____ Texto de referencia

Sin fusta y esposado

El ex dictador Gregorio «Goyo» Álvarez es recordado por varias actitudes como comandante de la 4º División y como comandante en Jefe del Ejército. Graduado como oficial de Caballería, se lo recuerda con la tradicional indumentaria del arma: las botas de caña larga y fusta.

El militar retirado apelaba al «fustazo correctivo», para dar gala de su autoridad con sus subordinados e incluso con altas figuras gubernamentales civiles de la época dictatorial como el vicecanciller Guido Salomón Michelin.

El empache de poder lo hacía sentirse impune y lo demostraba, en cada salida de ira.

Sin la fusta y esposado Álvarez arribó al Juzgado para prestar declaración en la causa por la muerte del militante del MLN-T, Roberto Luzardo. Sin embargo, el ex dictador demostró una actitud provocativa, agresiva e irónica en sus declaraciones.

Así se mostró ayer en el juzgado.

El poder de antaño ya no está de su lado y el ex dictador lo sabe.

Una muestra fue su arribo a la Sede, su sonrisa de anteriores ocasiones, dejó lugar al gesto adusto y preocupado de ayer. Alvarez, de 84 años, está detenido en la prisión especial de Domingo Arenas, especialmente construida para alberga a los represores de la dictadura.

________

Acciones requeridas:
[1] Explica, según el texto, por qué se recuerda a Gregorio Álvarez con botas de caña larga y fusta.
[2] Reescribe de forma más breve el párrafo del texto que empieza con «Sin la fusta y esposado», conservando sus datos principales.
[3] Copia del texto, sin ningún cambio, el tramo que va desde «Así se mostró» hasta «de la dictadura.».
Las líneas que aparecen a continuación son material independiente del texto.

____ Segmento de datos

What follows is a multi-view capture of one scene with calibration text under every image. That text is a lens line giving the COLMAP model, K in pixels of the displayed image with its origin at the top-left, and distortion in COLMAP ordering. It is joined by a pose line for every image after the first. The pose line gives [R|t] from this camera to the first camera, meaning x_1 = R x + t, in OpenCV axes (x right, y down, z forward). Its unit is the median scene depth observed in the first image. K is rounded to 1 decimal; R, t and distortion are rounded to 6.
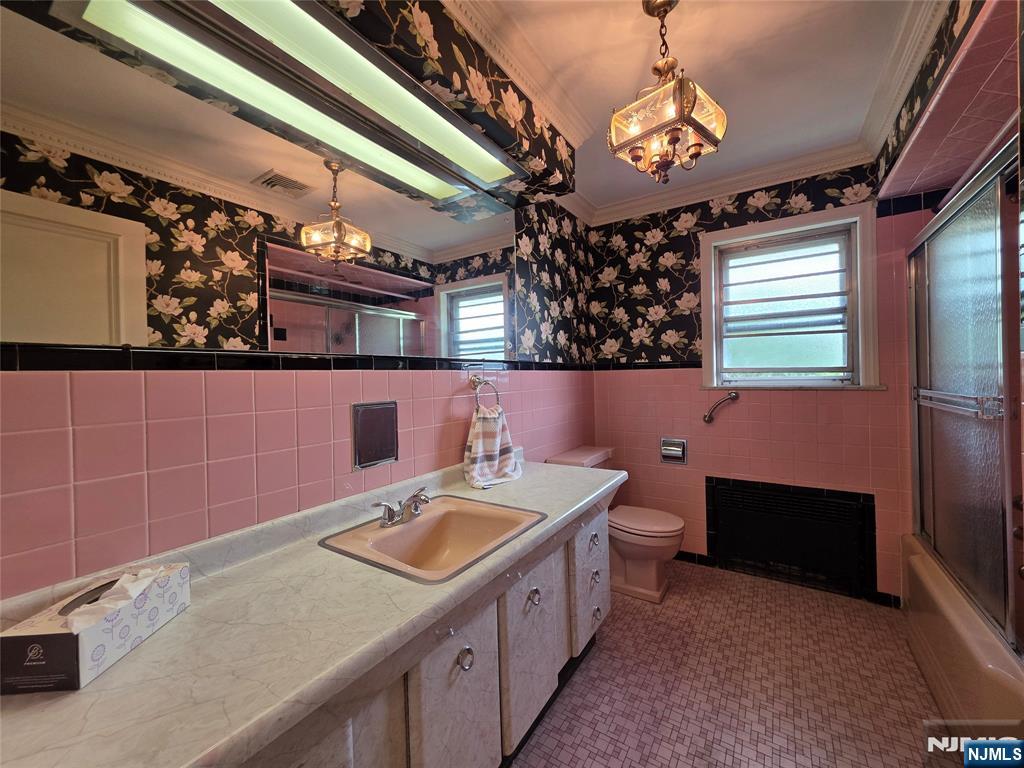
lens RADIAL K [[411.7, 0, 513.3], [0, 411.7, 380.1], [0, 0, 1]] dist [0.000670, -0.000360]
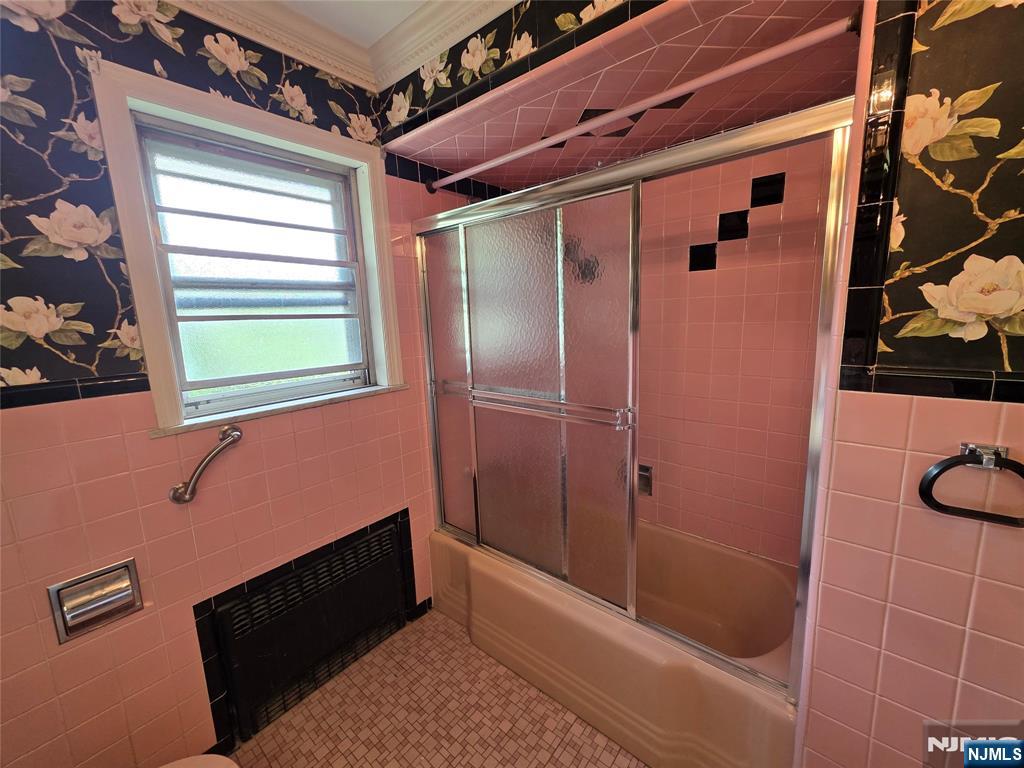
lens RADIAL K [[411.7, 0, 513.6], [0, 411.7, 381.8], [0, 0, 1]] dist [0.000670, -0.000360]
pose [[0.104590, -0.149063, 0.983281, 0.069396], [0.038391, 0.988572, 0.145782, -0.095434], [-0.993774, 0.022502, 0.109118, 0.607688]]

________

Soluciones propuestas:
[1] Se lo recuerda así porque se graduó como oficial de Caballería, y las botas de caña larga y la fusta son la indumentaria tradicional de esa arma.

[2] Esposado y sin fusta, Álvarez llegó al Juzgado para declarar en la causa por la muerte de Roberto Luzardo, militante del MLN-T, y se mostró provocativo, agresivo e irónico en sus declaraciones.

[3]
Así se mostró ayer en el juzgado.

El poder de antaño ya no está de su lado y el ex dictador lo sabe.

Una muestra fue su arribo a la Sede, su sonrisa de anteriores ocasiones, dejó lugar al gesto adusto y preocupado de ayer. Alvarez, de 84 años, está detenido en la prisión especial de Domingo Arenas, especialmente construida para alberga a los represores de la dictadura.